▶ Assignment
Select, from the data, each line where "gran" occurs.

▶ Data excerpts
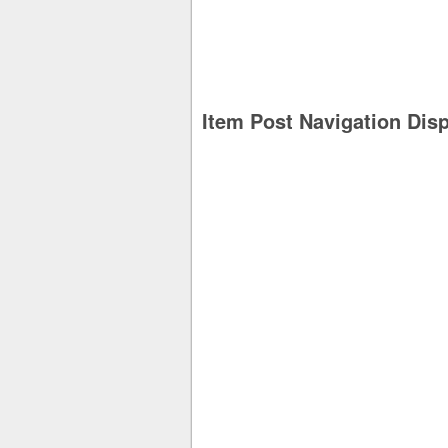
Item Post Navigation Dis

==

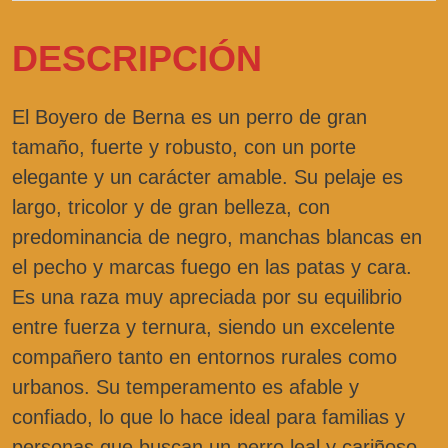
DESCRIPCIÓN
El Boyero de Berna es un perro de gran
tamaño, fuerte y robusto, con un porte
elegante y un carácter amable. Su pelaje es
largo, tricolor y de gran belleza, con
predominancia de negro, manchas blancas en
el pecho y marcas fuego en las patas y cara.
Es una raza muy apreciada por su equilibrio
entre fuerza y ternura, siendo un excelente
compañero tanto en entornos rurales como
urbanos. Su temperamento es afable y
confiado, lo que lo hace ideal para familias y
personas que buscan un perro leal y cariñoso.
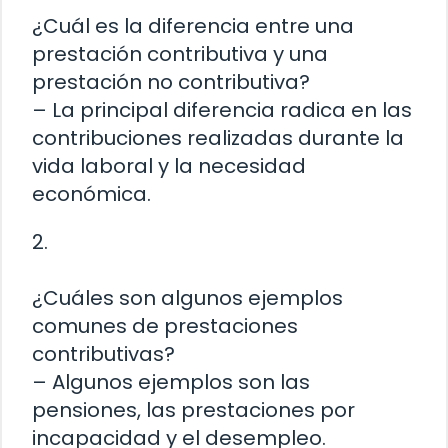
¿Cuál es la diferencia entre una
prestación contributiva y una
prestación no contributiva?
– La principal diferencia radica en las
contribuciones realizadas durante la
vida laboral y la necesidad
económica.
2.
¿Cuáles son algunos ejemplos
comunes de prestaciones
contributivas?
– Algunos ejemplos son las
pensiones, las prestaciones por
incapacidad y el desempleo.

▶ Exercise answer
El Boyero de Berna es un perro de gran
largo, tricolor y de gran belleza, con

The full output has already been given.